Task statement - Leaving the images aside, transcribe all the data below exactly.

Source data -

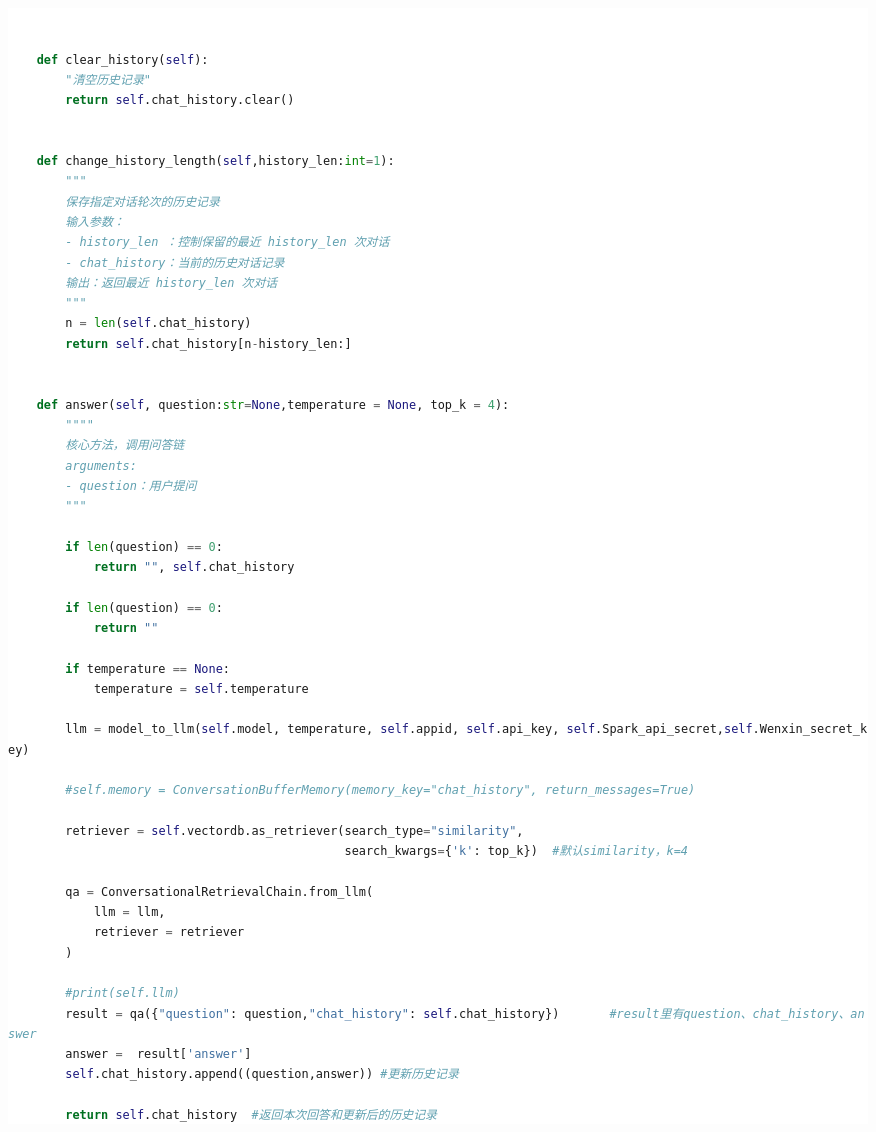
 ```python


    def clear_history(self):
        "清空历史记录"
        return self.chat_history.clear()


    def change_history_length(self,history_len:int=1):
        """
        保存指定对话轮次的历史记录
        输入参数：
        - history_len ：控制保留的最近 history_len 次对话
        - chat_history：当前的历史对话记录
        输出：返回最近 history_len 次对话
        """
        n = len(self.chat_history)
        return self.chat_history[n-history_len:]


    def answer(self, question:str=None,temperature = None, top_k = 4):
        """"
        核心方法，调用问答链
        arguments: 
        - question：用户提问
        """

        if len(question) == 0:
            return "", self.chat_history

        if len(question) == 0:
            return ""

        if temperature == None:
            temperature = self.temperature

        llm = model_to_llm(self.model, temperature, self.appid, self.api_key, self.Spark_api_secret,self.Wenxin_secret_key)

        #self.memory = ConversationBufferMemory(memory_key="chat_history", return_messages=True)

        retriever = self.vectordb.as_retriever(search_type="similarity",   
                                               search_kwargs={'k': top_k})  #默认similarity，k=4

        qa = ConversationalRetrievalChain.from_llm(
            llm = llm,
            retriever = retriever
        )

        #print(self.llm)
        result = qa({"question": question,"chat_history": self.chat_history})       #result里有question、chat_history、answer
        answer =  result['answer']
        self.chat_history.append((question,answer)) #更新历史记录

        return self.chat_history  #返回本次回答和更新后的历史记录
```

Result -
 ```python


    def clear_history(self):
        "清空历史记录"
        return self.chat_history.clear()


    def change_history_length(self,history_len:int=1):
        """
        保存指定对话轮次的历史记录
        输入参数：
        - history_len ：控制保留的最近 history_len 次对话
        - chat_history：当前的历史对话记录
        输出：返回最近 history_len 次对话
        """
        n = len(self.chat_history)
        return self.chat_history[n-history_len:]


    def answer(self, question:str=None,temperature = None, top_k = 4):
        """"
        核心方法，调用问答链
        arguments: 
        - question：用户提问
        """

        if len(question) == 0:
            return "", self.chat_history

        if len(question) == 0:
            return ""

        if temperature == None:
            temperature = self.temperature

        llm = model_to_llm(self.model, temperature, self.appid, self.api_key, self.Spark_api_secret,self.Wenxin_secret_key)

        #self.memory = ConversationBufferMemory(memory_key="chat_history", return_messages=True)

        retriever = self.vectordb.as_retriever(search_type="similarity",   
                                               search_kwargs={'k': top_k})  #默认similarity，k=4

        qa = ConversationalRetrievalChain.from_llm(
            llm = llm,
            retriever = retriever
        )

        #print(self.llm)
        result = qa({"question": question,"chat_history": self.chat_history})       #result里有question、chat_history、answer
        answer =  result['answer']
        self.chat_history.append((question,answer)) #更新历史记录

        return self.chat_history  #返回本次回答和更新后的历史记录
```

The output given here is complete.